Und so begann Johannes, seinem vielversprechenden Plane festen Entschlusses zugetan, sich nach einem Medium umzutun, das mit dem Reich der höheren Wesen verkehrte und ihm die Bekanntschaft mit dem einen oder anderen Geiste verschaffen könnte.
    Q. K. Philander Doesticks:
Die Hexen von New York , 1859
    XX
    E ine kurze Weile zeigte Miss Everett mir gegenüber große Fürsorge und Teilnahme. Sie gestattete mir, den Tag zu verschlafen, und abends wies sie Mrs. Coyne an, mir heiße Milch und Haferkekse zu bereiten, die ich im Bett zu mir nehmen durfte.
    Alice vermied jedes Thema, das mich noch mehr aufgebracht hätte, betrachtete die Modetafeln in Godey’s Lady’s Book und sprach endlos lange über Ausschnittformen und Stoffmuster. »Ich hoffe doch, dass der Prinzessinnenschnitt auch im nächsten Jahr noch tragbar ist, du nicht?«
    Mae hingegen war sehr unverblümt. »Wenn ich geahnt hätte, dass Miss Everett so reizend sein kann«, höhnte sie, »hätte ich längst irgendeiner alten Schachtel Geld gegeben, damit sie kommt und meine Ma für tot erklärt.« Ihre Bitterkeit kam nicht von ungefähr – Miss Everett hatte das mit Maes Ausflügen in die Bowery Concert Hall herausgefunden (zumindest hegte sie einen starken Verdacht).

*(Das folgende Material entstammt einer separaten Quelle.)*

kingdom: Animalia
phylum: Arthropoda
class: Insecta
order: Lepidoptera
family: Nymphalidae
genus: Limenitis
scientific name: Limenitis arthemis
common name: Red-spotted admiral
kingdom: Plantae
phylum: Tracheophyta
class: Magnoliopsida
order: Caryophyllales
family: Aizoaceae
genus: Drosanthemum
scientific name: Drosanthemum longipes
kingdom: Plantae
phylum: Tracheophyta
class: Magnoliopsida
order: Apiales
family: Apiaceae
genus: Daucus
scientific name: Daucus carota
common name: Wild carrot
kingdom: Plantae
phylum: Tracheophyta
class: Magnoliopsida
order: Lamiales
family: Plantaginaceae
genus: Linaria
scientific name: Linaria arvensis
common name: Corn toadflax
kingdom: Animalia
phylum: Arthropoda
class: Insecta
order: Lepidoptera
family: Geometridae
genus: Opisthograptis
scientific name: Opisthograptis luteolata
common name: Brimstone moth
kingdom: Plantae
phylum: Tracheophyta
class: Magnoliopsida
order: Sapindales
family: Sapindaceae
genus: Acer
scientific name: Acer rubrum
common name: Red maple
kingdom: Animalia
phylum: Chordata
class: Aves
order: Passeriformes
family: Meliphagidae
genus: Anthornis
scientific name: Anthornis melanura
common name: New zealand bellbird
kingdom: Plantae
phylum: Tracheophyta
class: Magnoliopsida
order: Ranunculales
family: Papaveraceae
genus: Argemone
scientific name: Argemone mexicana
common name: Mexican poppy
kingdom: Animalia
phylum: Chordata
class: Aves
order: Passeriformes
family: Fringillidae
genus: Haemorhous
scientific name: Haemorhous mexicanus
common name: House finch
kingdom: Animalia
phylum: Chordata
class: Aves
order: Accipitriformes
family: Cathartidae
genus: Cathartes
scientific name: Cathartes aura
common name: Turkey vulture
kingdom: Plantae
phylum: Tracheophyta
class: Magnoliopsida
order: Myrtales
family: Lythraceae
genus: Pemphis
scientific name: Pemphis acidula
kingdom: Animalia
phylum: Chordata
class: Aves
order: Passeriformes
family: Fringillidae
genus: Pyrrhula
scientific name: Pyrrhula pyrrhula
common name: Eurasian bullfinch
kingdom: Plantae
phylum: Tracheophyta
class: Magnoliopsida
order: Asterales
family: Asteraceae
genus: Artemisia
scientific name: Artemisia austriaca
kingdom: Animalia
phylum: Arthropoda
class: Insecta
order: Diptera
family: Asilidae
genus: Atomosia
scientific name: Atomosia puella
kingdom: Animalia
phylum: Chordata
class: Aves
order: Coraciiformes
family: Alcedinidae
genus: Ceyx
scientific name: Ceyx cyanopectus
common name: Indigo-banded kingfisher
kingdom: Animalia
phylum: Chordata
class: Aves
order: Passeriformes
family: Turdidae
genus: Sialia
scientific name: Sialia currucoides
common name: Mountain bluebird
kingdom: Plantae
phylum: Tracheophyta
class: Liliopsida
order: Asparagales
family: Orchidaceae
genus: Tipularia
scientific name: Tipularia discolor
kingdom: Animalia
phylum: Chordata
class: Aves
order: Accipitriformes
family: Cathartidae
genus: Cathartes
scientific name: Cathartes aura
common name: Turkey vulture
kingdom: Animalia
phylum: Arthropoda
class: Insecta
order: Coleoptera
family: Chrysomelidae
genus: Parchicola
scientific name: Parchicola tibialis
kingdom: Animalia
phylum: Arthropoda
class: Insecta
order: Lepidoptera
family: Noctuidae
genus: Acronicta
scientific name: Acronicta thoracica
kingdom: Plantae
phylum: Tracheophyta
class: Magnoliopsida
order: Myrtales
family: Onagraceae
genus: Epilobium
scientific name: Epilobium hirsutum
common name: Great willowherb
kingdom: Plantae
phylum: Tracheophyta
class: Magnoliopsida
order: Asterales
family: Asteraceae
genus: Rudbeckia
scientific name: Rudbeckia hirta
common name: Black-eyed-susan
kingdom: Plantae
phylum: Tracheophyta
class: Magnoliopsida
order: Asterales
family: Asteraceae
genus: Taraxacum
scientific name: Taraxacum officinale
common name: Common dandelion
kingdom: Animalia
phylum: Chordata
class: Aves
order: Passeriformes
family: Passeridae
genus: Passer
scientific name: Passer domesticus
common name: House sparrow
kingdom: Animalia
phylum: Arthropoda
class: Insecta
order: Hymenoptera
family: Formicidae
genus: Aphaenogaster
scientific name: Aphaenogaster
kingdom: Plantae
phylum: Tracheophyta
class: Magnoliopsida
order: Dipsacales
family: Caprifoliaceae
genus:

    In der Nacht nach Mrs. Riordans Besuch war Mae nämlich recht laut durch das Fenster zurück ins Haus gepoltert, Miss Everett war daraufhin in unser Zimmer gestürmt und hatte Mae erklärt, wenn sie selbst nicht auf ihre Sicherheit achten könne, dann bliebe ihr, Miss Everett, eben nichts anderes übrig, als diese Aufgabe für Mae zu übernehmen. »Du bist nicht mein Kind«, hatte sie geschimpft. »Du bist meine Hure.«
    Â»Beinahe-Hure«, hatte Mae trotzig geflüstert, nachdem Miss Everett das Zimmer verlassen hatte.
    Seither hatte Cadet Order, Mae tagsüber im Auge zu behalten und bei Nacht auf dem Dach bis zur Sperrstunde Wache zu schieben.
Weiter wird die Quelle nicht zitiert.